During the course of the day, Mr Moon was told a small window had emerged for him to receive a jab.
"We had had some cancellations out of the 200 places that had been booked and I received a WhatsApp message asking if I'd finished teaching and that there was a 15-minute window to get one," he said.
Having experienced first-hand the effects of COVID-19 after contracting it in March, the opportunity to get vaccinated was welcomed, he said.
"I obviously work in a high-risk area and it was in the first phase when things weren't in place the way they are now, but I don't know exactly how I contracted it," Mr Moon said.
"I kind of initially came down with a fever for a week.
"It took me about eight weeks after to regain the feeling of being well. You feel short of breath. I couldn't run for three months afterwards.
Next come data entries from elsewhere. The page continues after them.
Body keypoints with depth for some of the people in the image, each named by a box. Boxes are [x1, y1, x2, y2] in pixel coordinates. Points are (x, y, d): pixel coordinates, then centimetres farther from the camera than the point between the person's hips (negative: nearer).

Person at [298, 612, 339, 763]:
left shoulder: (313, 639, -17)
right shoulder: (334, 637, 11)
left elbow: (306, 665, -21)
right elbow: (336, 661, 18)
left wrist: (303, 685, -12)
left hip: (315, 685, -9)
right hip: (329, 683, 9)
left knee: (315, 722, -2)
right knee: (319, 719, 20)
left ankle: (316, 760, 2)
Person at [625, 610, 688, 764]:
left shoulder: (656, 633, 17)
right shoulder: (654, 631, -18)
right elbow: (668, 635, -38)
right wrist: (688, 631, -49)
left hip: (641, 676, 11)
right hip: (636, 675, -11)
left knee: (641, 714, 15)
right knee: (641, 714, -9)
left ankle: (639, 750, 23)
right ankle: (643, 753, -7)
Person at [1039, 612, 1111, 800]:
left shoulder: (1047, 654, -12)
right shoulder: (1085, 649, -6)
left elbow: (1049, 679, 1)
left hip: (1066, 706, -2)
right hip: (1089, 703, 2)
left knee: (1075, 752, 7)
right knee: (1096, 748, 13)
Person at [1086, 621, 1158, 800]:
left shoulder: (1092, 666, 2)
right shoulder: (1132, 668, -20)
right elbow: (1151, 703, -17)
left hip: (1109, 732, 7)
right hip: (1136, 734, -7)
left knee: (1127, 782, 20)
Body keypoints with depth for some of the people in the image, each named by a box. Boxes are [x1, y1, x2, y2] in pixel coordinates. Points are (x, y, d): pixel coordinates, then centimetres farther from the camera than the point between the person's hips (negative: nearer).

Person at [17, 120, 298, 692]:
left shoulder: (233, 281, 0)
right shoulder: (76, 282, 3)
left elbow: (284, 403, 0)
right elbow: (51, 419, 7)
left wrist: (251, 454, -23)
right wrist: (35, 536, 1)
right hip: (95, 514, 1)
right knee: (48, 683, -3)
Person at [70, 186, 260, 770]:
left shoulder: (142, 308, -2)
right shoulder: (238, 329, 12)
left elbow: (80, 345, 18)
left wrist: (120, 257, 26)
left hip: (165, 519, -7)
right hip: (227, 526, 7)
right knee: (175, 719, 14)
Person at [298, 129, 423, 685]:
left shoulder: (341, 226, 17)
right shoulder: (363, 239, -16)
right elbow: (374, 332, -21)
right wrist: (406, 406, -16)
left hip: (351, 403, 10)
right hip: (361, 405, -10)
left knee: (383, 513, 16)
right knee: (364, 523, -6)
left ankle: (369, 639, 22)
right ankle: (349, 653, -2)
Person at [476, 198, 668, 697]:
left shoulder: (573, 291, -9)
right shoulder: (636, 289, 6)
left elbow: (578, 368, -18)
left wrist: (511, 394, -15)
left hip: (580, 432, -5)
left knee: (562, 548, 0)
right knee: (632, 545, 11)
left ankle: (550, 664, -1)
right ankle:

It took a while for recover."
Several of Mr Moon's friends and colleagues also contracted the virus, with some having no symptoms and others being impacted more seriously.
"It affects everyone really differently," he said.
As for any initial side-effects from the vaccine, apart from a slight arm ache, there were none, Mr Moon said.
"It was just like standard flu shot except the number of staff and doctors involved to make sure it ran smoothly," he said.
Mr Moon, who worked as a clinical nurse specialist in Sydney before relocating to Sheffield in the UK in 2018, said the surge in cases across Britain was taking its toll on the community.
Not only were a record number of new coronavirus cases were registered on Wednesday with nearly 40,000 people returning positive tests, the country is bracing itself against a new strain that experts say appears to be far more contagious.
Mr Moon said his hometown had been in the highest lockdown tier at level three, before a new higher level four tier was imposed on London amid the escalating situation.
"We were allowed on Christmas Day to mix with one other household only," he said.
"This will carry on in the UK for several months."
As for how many local cases, Mr Moon said he, like others, had been "dulled by the data".
"Might be in the thousands," he said.
"You get by dulled by the data.
"We are in exhaustion phase. At start, everyone was anxious. Then we all became motivated, that we can do this, we can beat it. Now people are getting tired.
"In the hospital that I work, we have had more deaths from COVID than in all of Australia. But you sign up to these roles to help the community. You just try and do what you can. The vaccine is giving people hope, that there is kind of light at the end of the tunnel."
As for his message to Australians?
"Just do it. Trust in the science. Don't get by swayed celebrity chefs. This is the way to move forward, to get out of these lockdowns," he said.
Mr Moon will receive a second vaccine done in early January.
Health Minister Greg Hunt said Australia's vaccine program was "ahead of schedule", with its distribution still on track for March.
"My deep thanks to Matthew and the so many Australian healthcare workers working on the frontline overseas," he said.
"Like the many thousands of healthcare workers saving lives and protecting lives on our shores, Matthew is one of our national heroes."
A spokesperson for the Therapeutic Goods Administration said the authority was working closely with the UK and other international regulatory counterparts with available information, including real world safety data from emergency use authorisations in other countries, to be considered by the TGA as part of its rolling review.